* [ABOUT THIS TASK]: All the entries below should be reproduced exactly.

[ENTRIES SUPPLIED]

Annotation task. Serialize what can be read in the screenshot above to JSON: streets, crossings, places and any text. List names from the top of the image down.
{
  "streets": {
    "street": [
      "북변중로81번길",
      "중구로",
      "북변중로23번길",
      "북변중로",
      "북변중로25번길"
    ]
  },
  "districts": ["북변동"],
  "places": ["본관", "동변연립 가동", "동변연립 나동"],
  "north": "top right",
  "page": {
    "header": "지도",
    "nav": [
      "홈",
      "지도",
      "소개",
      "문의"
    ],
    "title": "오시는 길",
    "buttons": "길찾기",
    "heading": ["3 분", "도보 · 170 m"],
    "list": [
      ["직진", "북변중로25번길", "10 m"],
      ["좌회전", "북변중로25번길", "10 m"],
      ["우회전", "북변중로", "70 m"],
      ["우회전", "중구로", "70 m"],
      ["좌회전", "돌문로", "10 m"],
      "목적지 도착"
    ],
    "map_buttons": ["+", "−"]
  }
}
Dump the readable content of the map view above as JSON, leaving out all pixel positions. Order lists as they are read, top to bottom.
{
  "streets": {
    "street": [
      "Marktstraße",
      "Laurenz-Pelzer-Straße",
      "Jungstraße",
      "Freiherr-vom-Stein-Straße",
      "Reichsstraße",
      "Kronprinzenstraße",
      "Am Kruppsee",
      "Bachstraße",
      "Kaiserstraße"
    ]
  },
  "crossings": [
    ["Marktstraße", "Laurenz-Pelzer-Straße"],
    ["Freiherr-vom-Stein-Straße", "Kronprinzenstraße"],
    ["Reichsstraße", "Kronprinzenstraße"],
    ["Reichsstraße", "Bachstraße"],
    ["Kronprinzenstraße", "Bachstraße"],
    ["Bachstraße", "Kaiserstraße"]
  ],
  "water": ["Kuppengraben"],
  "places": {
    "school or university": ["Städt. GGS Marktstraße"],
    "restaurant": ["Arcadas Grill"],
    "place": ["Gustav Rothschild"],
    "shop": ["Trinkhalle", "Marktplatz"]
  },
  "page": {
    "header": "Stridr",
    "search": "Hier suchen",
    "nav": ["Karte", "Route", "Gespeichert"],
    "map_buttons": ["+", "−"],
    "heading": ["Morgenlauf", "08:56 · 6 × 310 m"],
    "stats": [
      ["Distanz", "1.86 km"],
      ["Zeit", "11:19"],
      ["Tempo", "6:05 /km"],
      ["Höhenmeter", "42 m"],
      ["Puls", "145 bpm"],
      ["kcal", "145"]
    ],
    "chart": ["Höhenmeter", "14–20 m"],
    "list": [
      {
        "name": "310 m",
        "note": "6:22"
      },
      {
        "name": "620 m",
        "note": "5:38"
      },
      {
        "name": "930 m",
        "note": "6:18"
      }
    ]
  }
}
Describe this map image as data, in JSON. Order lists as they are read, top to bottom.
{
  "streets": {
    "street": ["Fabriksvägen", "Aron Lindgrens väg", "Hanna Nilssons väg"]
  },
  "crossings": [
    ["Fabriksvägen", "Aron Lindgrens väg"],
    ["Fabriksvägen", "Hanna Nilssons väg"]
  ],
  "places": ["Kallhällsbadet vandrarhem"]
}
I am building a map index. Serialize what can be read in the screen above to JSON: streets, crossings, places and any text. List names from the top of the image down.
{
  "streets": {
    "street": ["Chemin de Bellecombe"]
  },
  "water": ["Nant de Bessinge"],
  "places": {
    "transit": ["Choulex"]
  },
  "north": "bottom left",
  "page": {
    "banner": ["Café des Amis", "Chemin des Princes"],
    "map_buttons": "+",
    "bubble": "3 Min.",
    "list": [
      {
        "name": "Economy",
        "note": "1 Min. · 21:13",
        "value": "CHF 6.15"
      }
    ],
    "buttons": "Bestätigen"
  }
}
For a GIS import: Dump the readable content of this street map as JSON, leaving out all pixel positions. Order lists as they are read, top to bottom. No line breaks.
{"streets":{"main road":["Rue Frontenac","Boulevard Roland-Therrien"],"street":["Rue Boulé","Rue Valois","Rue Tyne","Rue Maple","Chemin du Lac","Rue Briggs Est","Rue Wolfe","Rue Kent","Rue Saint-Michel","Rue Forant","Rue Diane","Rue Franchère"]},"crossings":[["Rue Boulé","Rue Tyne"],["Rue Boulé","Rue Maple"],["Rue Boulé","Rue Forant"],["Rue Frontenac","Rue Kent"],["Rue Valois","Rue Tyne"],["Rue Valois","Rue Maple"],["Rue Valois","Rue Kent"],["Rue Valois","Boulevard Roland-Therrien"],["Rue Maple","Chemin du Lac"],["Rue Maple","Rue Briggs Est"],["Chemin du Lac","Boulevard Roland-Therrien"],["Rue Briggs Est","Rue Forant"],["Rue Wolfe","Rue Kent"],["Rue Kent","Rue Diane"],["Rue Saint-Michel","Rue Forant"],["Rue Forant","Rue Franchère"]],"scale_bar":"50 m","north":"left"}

[/ENTRIES SUPPLIED]

* [WRITTEN RESPONSE]:
Annotation task. Serialize what can be read in the screenshot above to JSON: streets, crossings, places and any text. List names from the top of the image down.
{
  "streets": {
    "street": [
      "북변중로81번길",
      "중구로",
      "북변중로23번길",
      "북변중로",
      "북변중로25번길"
    ]
  },
  "districts": ["북변동"],
  "places": ["본관", "동변연립 가동", "동변연립 나동"],
  "north": "top right",
  "page": {
    "header": "지도",
    "nav": [
      "홈",
      "지도",
      "소개",
      "문의"
    ],
    "title": "오시는 길",
    "buttons": "길찾기",
    "heading": ["3 분", "도보 · 170 m"],
    "list": [
      ["직진", "북변중로25번길", "10 m"],
      ["좌회전", "북변중로25번길", "10 m"],
      ["우회전", "북변중로", "70 m"],
      ["우회전", "중구로", "70 m"],
      ["좌회전", "돌문로", "10 m"],
      "목적지 도착"
    ],
    "map_buttons": ["+", "−"]
  }
}
Dump the readable content of the map view above as JSON, leaving out all pixel positions. Order lists as they are read, top to bottom.
{
  "streets": {
    "street": [
      "Marktstraße",
      "Laurenz-Pelzer-Straße",
      "Jungstraße",
      "Freiherr-vom-Stein-Straße",
      "Reichsstraße",
      "Kronprinzenstraße",
      "Am Kruppsee",
      "Bachstraße",
      "Kaiserstraße"
    ]
  },
  "crossings": [
    ["Marktstraße", "Laurenz-Pelzer-Straße"],
    ["Freiherr-vom-Stein-Straße", "Kronprinzenstraße"],
    ["Reichsstraße", "Kronprinzenstraße"],
    ["Reichsstraße", "Bachstraße"],
    ["Kronprinzenstraße", "Bachstraße"],
    ["Bachstraße", "Kaiserstraße"]
  ],
  "water": ["Kuppengraben"],
  "places": {
    "school or university": ["Städt. GGS Marktstraße"],
    "restaurant": ["Arcadas Grill"],
    "place": ["Gustav Rothschild"],
    "shop": ["Trinkhalle", "Marktplatz"]
  },
  "page": {
    "header": "Stridr",
    "search": "Hier suchen",
    "nav": ["Karte", "Route", "Gespeichert"],
    "map_buttons": ["+", "−"],
    "heading": ["Morgenlauf", "08:56 · 6 × 310 m"],
    "stats": [
      ["Distanz", "1.86 km"],
      ["Zeit", "11:19"],
      ["Tempo", "6:05 /km"],
      ["Höhenmeter", "42 m"],
      ["Puls", "145 bpm"],
      ["kcal", "145"]
    ],
    "chart": ["Höhenmeter", "14–20 m"],
    "list": [
      {
        "name": "310 m",
        "note": "6:22"
      },
      {
        "name": "620 m",
        "note": "5:38"
      },
      {
        "name": "930 m",
        "note": "6:18"
      }
    ]
  }
}
Describe this map image as data, in JSON. Order lists as they are read, top to bottom.
{
  "streets": {
    "street": ["Fabriksvägen", "Aron Lindgrens väg", "Hanna Nilssons väg"]
  },
  "crossings": [
    ["Fabriksvägen", "Aron Lindgrens väg"],
    ["Fabriksvägen", "Hanna Nilssons väg"]
  ],
  "places": ["Kallhällsbadet vandrarhem"]
}
I am building a map index. Serialize what can be read in the screen above to JSON: streets, crossings, places and any text. List names from the top of the image down.
{
  "streets": {
    "street": ["Chemin de Bellecombe"]
  },
  "water": ["Nant de Bessinge"],
  "places": {
    "transit": ["Choulex"]
  },
  "north": "bottom left",
  "page": {
    "banner": ["Café des Amis", "Chemin des Princes"],
    "map_buttons": "+",
    "bubble": "3 Min.",
    "list": [
      {
        "name": "Economy",
        "note": "1 Min. · 21:13",
        "value": "CHF 6.15"
      }
    ],
    "buttons": "Bestätigen"
  }
}
For a GIS import: Dump the readable content of this street map as JSON, leaving out all pixel positions. Order lists as they are read, top to bottom. No line breaks.
{"streets":{"main road":["Rue Frontenac","Boulevard Roland-Therrien"],"street":["Rue Boulé","Rue Valois","Rue Tyne","Rue Maple","Chemin du Lac","Rue Briggs Est","Rue Wolfe","Rue Kent","Rue Saint-Michel","Rue Forant","Rue Diane","Rue Franchère"]},"crossings":[["Rue Boulé","Rue Tyne"],["Rue Boulé","Rue Maple"],["Rue Boulé","Rue Forant"],["Rue Frontenac","Rue Kent"],["Rue Valois","Rue Tyne"],["Rue Valois","Rue Maple"],["Rue Valois","Rue Kent"],["Rue Valois","Boulevard Roland-Therrien"],["Rue Maple","Chemin du Lac"],["Rue Maple","Rue Briggs Est"],["Chemin du Lac","Boulevard Roland-Therrien"],["Rue Briggs Est","Rue Forant"],["Rue Wolfe","Rue Kent"],["Rue Kent","Rue Diane"],["Rue Saint-Michel","Rue Forant"],["Rue Forant","Rue Franchère"]],"scale_bar":"50 m","north":"left"}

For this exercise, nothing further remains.